**WHAT TO PRODUCE:** Print out every line of the material exactly. Include no pictures.

DATA FOR ANALYSIS Block Start

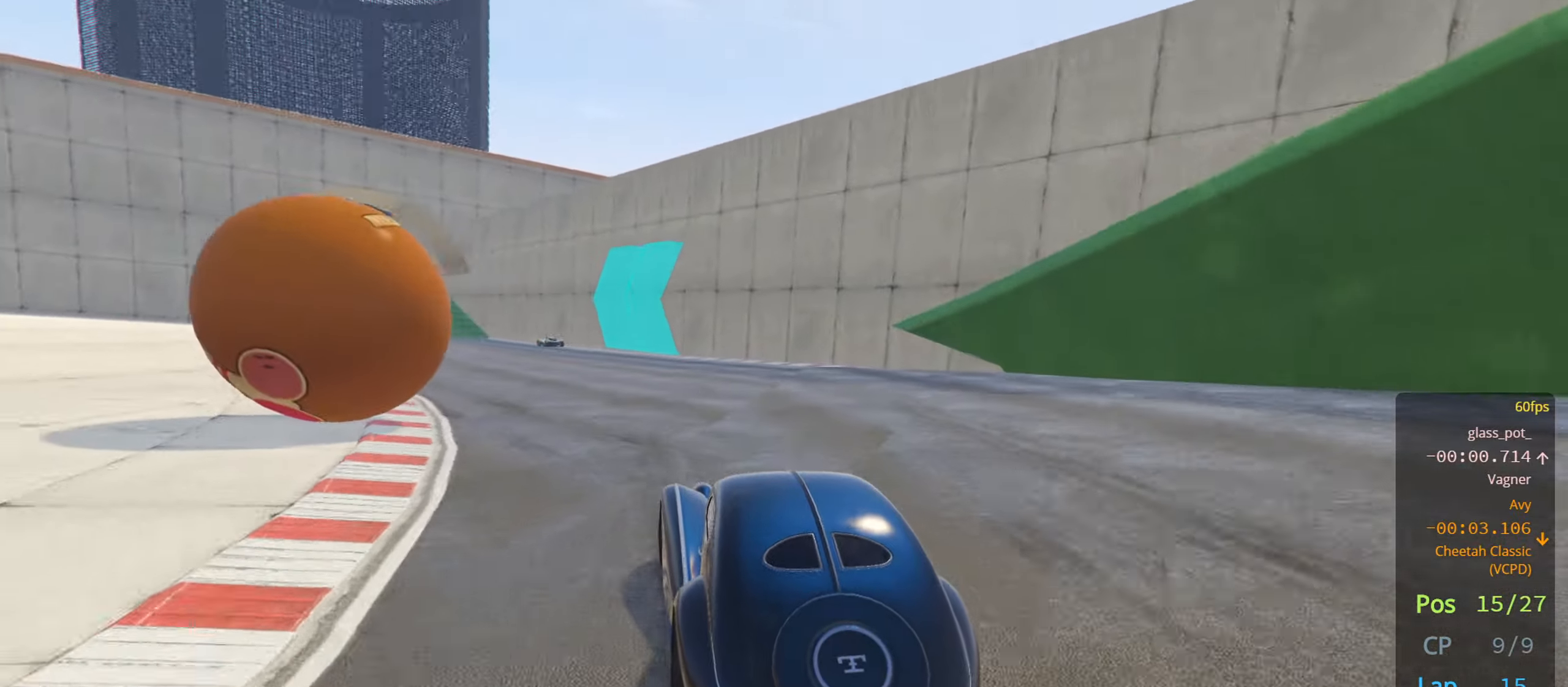
{"buttons": ["R2"], "left_stick": "left", "right_stick": "center", "events": [[66, "left_stick", "left"], [216, "left_stick", "center"], [467, "left_stick", "left"]]}
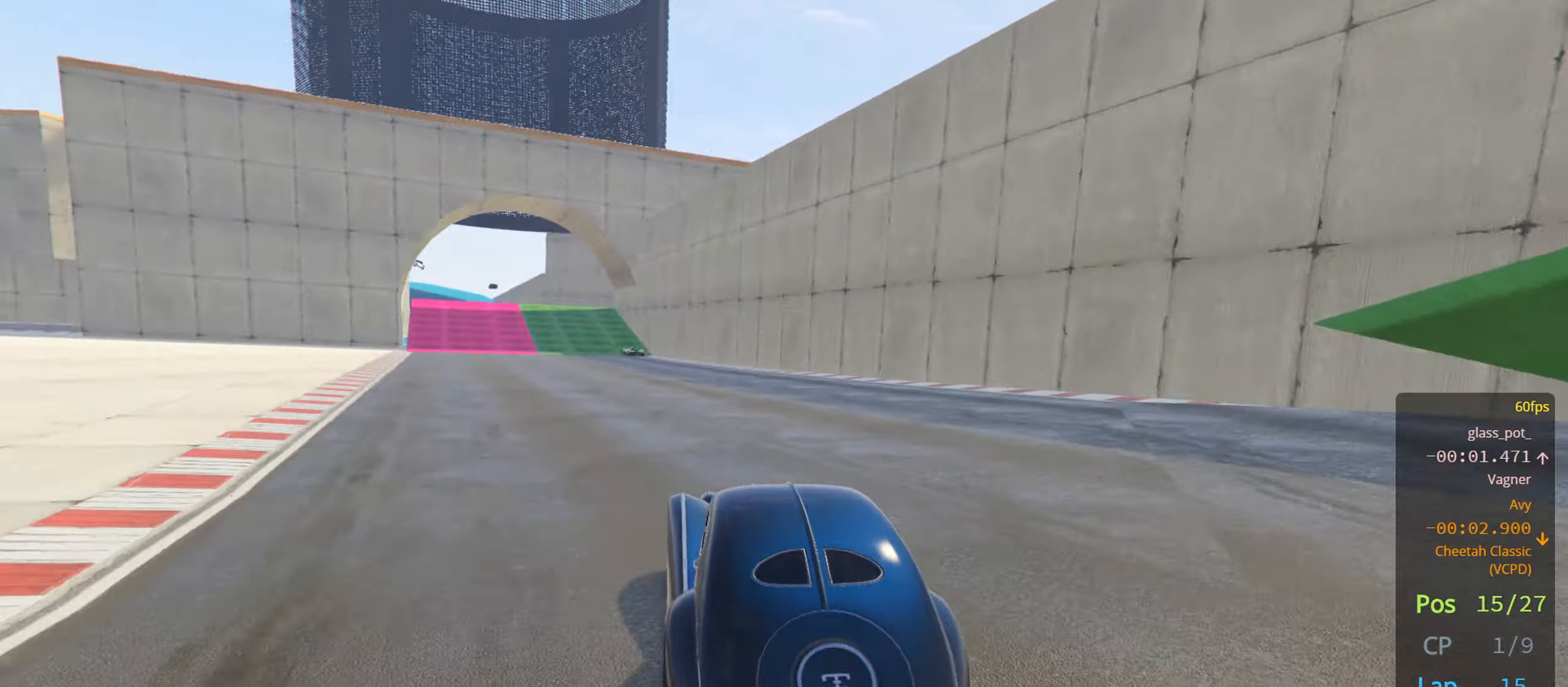
{"buttons": ["R2"], "left_stick": "center", "right_stick": "center", "events": [[133, "left_stick", "center"], [300, "left_stick", "left"], [433, "left_stick", "center"]]}
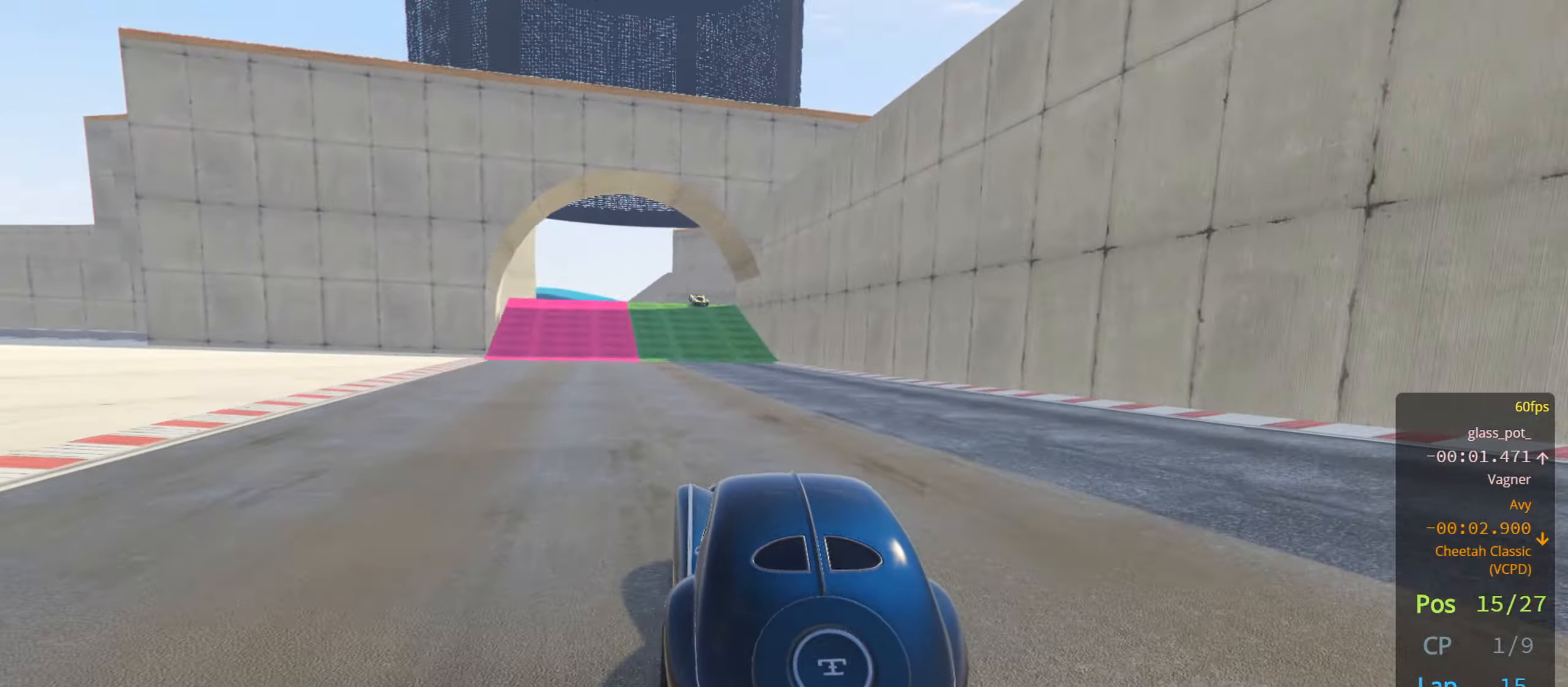
{"buttons": ["R2"], "left_stick": "left", "right_stick": "center", "events": [[133, "left_stick", "down-left"], [217, "left_stick", "center"], [417, "left_stick", "left"]]}
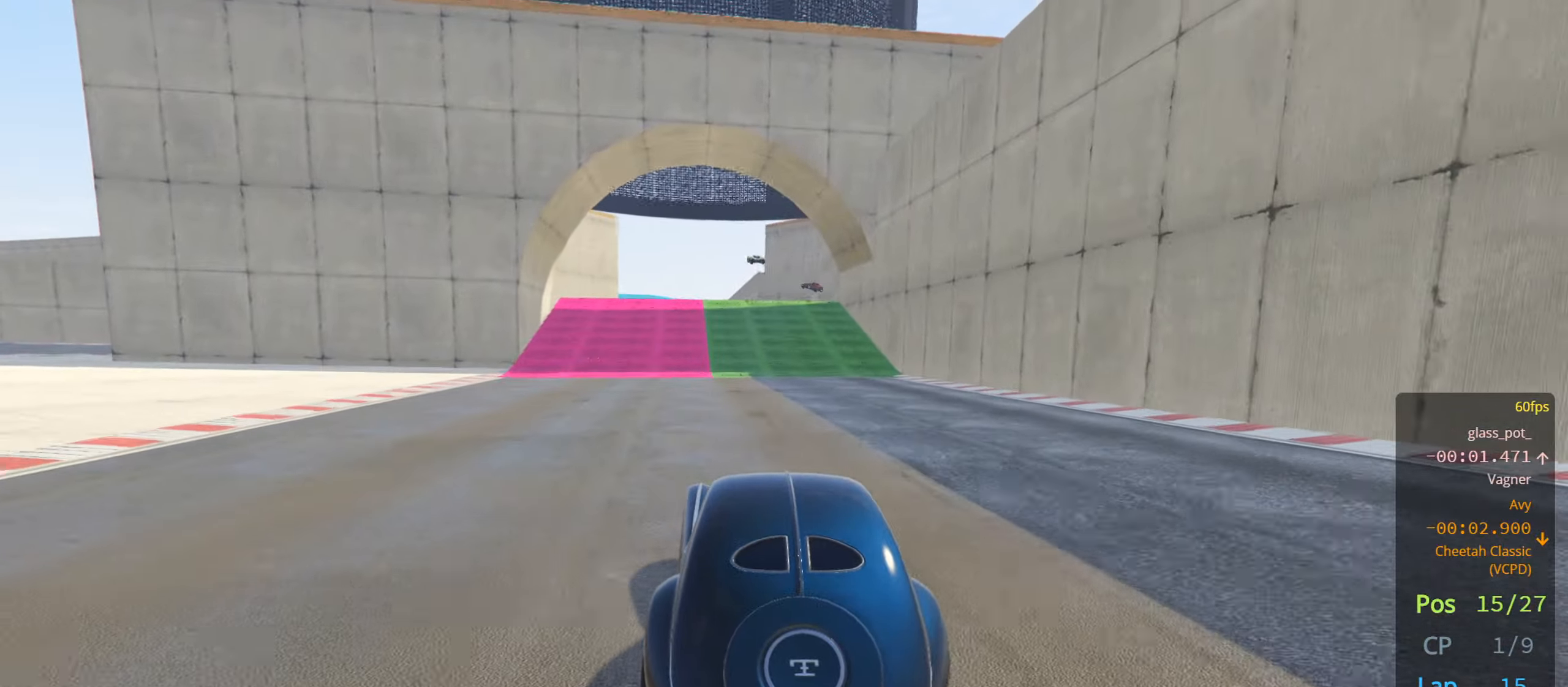
{"buttons": ["R2"], "left_stick": "center", "right_stick": "center", "events": [[33, "left_stick", "center"], [200, "left_stick", "left"], [317, "left_stick", "center"]]}
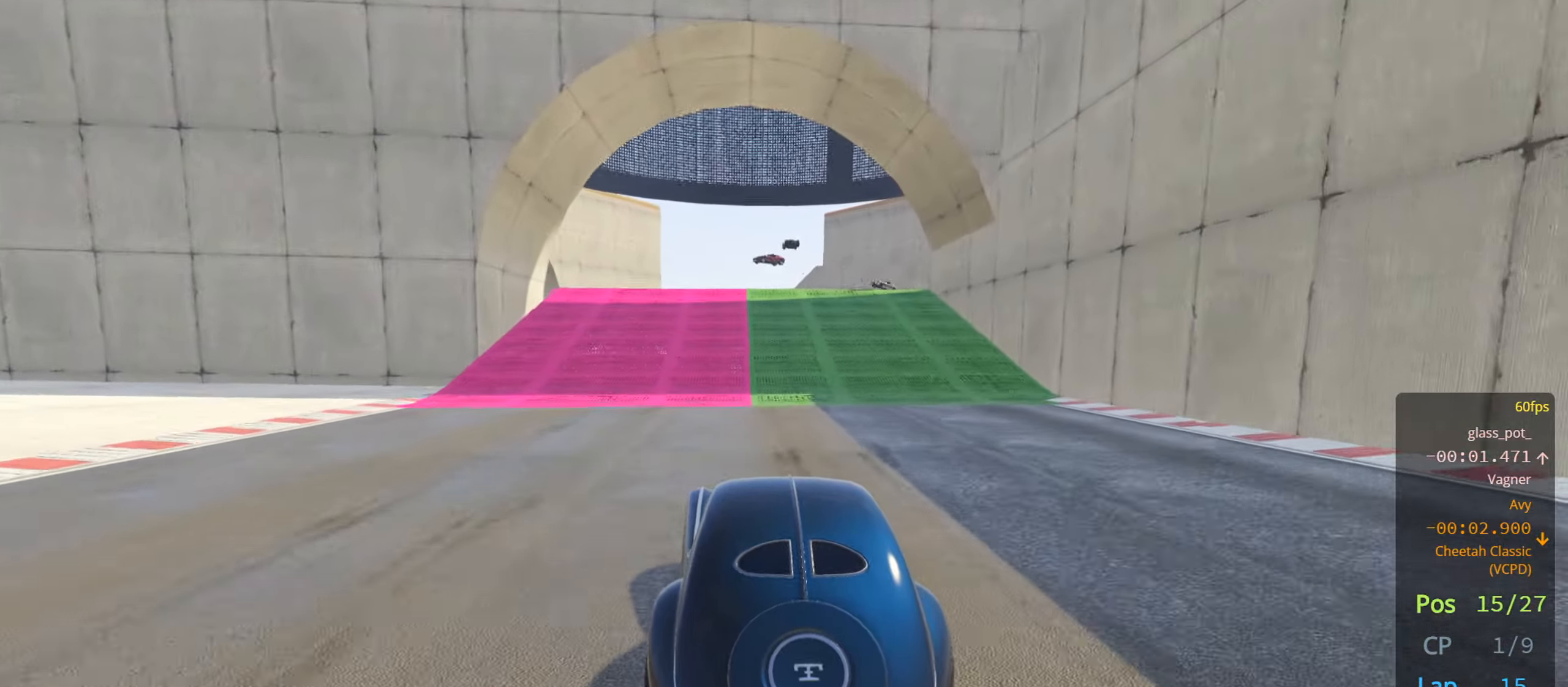
{"buttons": ["R2"], "left_stick": "center", "right_stick": "center", "events": []}
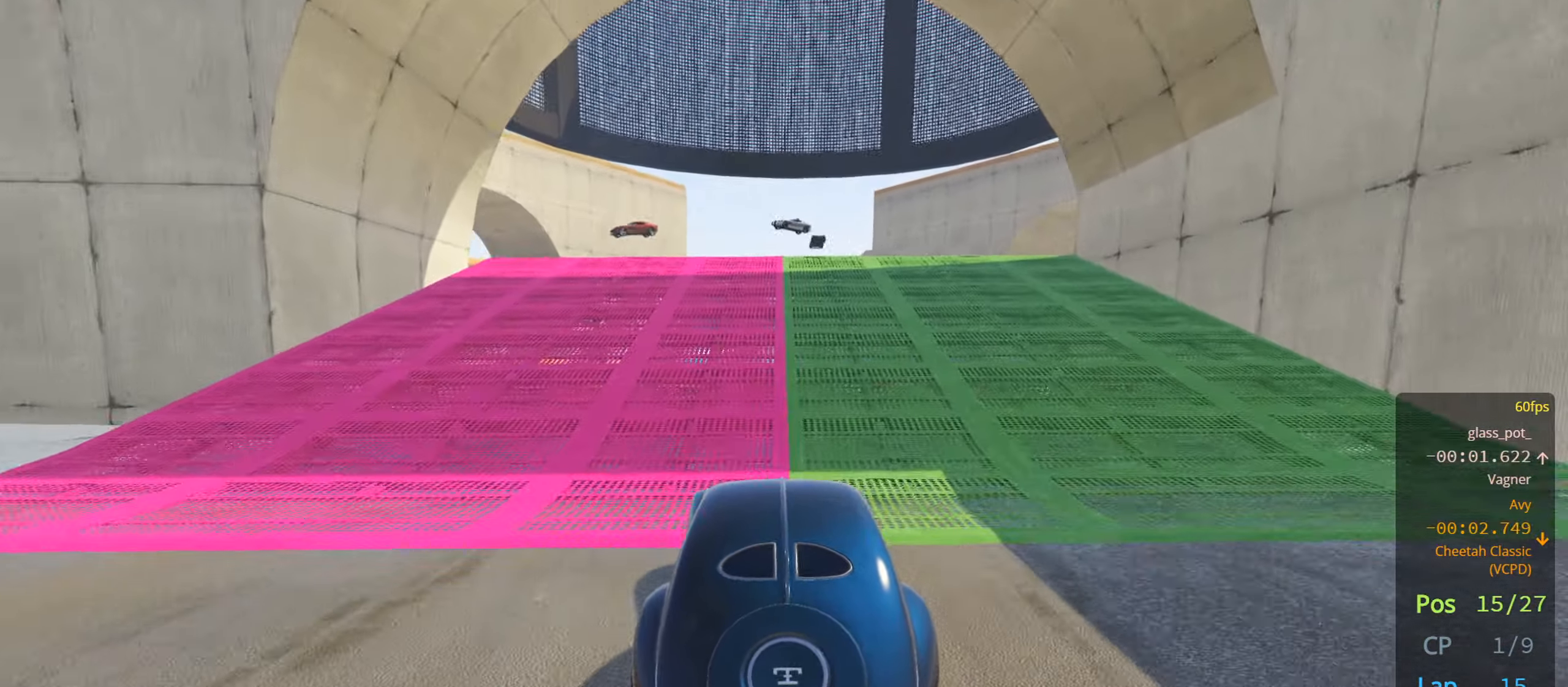
{"buttons": ["R2"], "left_stick": "center", "right_stick": "center", "events": []}
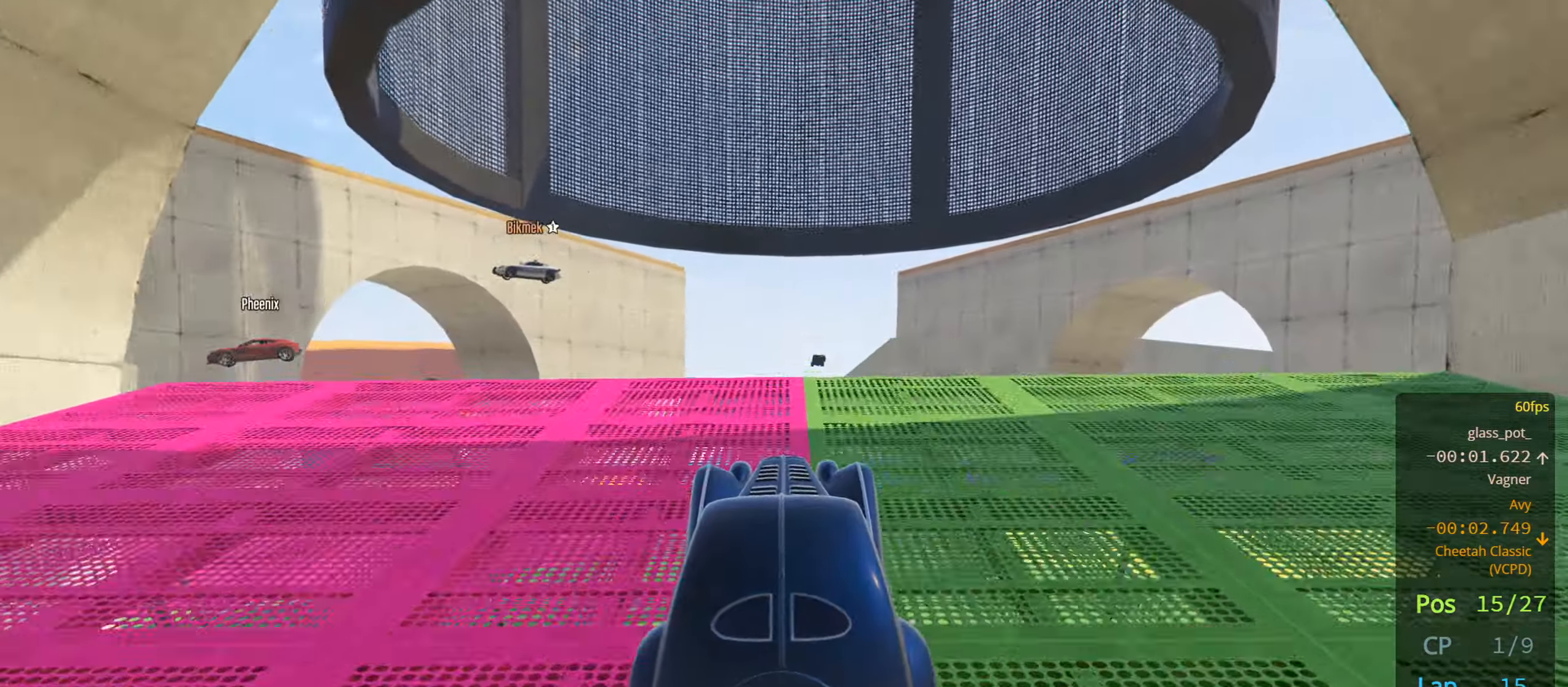
{"buttons": ["R2"], "left_stick": "center", "right_stick": "center", "events": []}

DATA FOR ANALYSIS Block End

**EXPECTED ANSWER:**
{"buttons": ["R2"], "left_stick": "left", "right_stick": "center", "events": [[66, "left_stick", "left"], [216, "left_stick", "center"], [467, "left_stick", "left"]]}
{"buttons": ["R2"], "left_stick": "center", "right_stick": "center", "events": [[133, "left_stick", "center"], [300, "left_stick", "left"], [433, "left_stick", "center"]]}
{"buttons": ["R2"], "left_stick": "left", "right_stick": "center", "events": [[133, "left_stick", "down-left"], [217, "left_stick", "center"], [417, "left_stick", "left"]]}
{"buttons": ["R2"], "left_stick": "center", "right_stick": "center", "events": [[33, "left_stick", "center"], [200, "left_stick", "left"], [317, "left_stick", "center"]]}
{"buttons": ["R2"], "left_stick": "center", "right_stick": "center", "events": []}
{"buttons": ["R2"], "left_stick": "center", "right_stick": "center", "events": []}
{"buttons": ["R2"], "left_stick": "center", "right_stick": "center", "events": []}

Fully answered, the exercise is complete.